[Required action]: For the records below, output word for word the lines from the one with "a la Selección Argentina tras el" up to and including the one with "Anrufbeantworter". No pictures.
====================
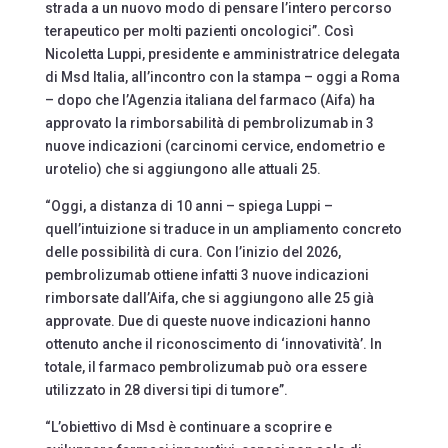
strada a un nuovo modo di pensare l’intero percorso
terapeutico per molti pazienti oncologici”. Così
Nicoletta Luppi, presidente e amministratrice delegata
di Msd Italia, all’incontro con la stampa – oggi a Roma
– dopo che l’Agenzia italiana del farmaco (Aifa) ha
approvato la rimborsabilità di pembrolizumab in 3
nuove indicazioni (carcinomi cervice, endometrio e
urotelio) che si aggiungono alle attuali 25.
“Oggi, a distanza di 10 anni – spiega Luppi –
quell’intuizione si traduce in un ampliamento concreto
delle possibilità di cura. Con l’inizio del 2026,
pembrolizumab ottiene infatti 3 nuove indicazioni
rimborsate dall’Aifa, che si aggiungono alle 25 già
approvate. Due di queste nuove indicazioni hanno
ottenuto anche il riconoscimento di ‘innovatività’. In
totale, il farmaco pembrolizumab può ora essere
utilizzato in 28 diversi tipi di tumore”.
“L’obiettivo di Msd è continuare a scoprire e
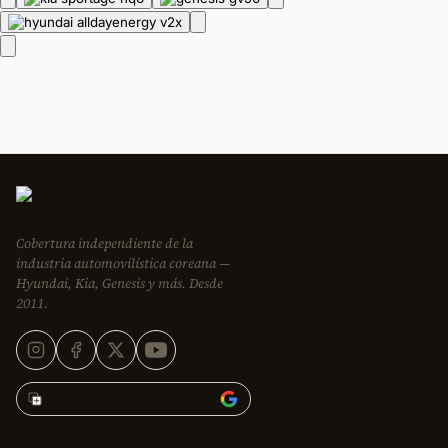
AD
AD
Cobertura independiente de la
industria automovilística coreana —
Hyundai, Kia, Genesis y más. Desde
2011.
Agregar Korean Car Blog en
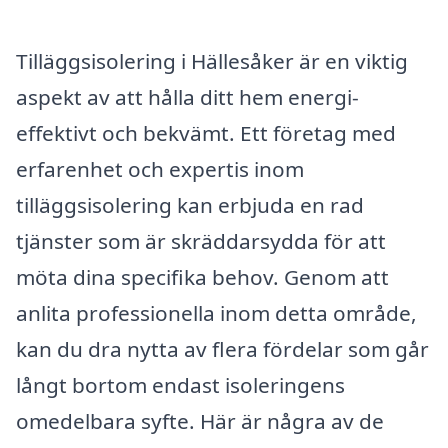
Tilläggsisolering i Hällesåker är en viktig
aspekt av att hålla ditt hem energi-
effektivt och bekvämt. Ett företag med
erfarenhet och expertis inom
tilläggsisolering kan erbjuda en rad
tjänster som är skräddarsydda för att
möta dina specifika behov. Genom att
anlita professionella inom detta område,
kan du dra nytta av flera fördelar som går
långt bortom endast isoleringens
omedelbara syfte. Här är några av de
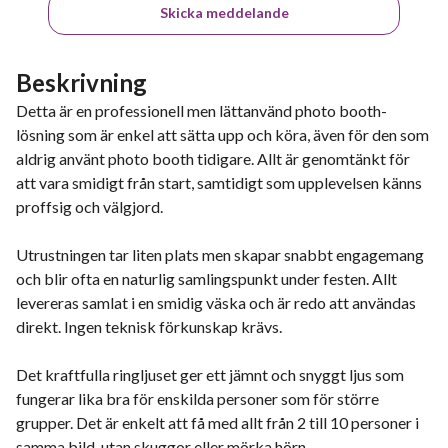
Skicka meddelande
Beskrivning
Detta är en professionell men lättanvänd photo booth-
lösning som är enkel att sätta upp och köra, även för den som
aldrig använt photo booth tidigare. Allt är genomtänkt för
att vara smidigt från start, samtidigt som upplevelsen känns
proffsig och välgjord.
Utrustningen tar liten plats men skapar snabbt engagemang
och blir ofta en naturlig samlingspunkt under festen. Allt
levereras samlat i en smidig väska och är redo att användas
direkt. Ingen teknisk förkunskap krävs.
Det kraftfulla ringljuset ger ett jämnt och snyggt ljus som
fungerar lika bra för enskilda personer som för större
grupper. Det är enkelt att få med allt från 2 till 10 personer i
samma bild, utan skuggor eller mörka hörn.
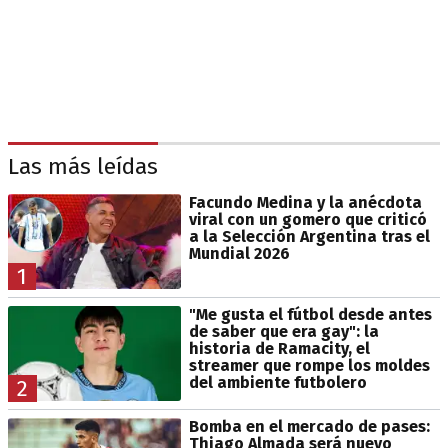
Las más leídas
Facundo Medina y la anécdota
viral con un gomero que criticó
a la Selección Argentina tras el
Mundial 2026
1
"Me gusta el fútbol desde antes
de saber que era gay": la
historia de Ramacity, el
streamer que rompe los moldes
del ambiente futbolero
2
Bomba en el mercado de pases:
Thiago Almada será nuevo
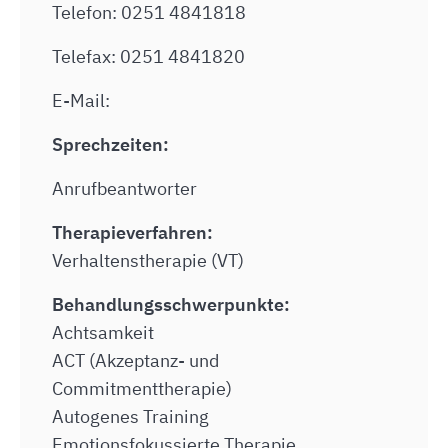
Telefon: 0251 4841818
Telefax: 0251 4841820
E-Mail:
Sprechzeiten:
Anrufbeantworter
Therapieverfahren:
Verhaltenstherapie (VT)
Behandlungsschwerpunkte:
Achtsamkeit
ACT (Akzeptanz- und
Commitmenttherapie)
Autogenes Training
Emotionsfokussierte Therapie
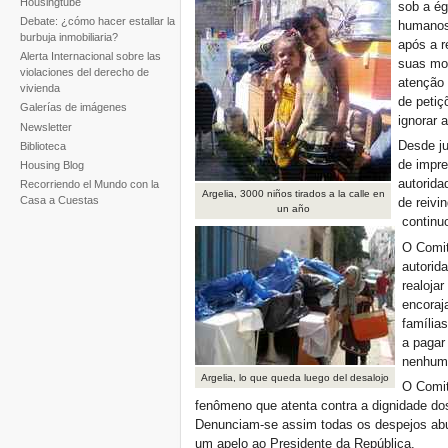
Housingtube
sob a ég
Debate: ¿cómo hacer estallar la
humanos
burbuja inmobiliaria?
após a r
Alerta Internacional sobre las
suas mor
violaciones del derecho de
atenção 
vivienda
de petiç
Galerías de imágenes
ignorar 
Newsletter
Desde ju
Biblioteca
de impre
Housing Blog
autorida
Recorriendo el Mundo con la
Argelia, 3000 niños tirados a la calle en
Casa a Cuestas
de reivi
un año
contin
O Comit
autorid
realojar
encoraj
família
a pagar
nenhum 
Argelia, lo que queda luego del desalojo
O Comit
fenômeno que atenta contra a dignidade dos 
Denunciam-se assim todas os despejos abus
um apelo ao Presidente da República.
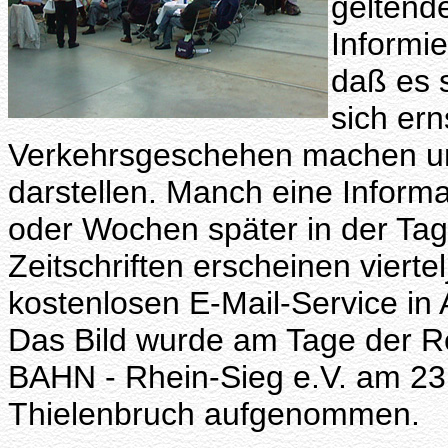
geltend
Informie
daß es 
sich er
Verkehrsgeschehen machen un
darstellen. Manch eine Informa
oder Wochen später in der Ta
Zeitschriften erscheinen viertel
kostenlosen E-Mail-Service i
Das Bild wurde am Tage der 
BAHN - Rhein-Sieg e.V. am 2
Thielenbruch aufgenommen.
====================
[Answer for the task]:
a la Selección Argentina tras el
Mundial 2026
1
"Me gusta el fútbol desde antes
de saber que era gay": la
historia de Ramacity, el
streamer que rompe los moldes
del ambiente futbolero
2
Bomba en el mercado de pases:
Thiago Almada será nuevo
Telefon: 0251 4841818
Telefax: 0251 4841820
E-Mail:
Sprechzeiten:
Anrufbeantworter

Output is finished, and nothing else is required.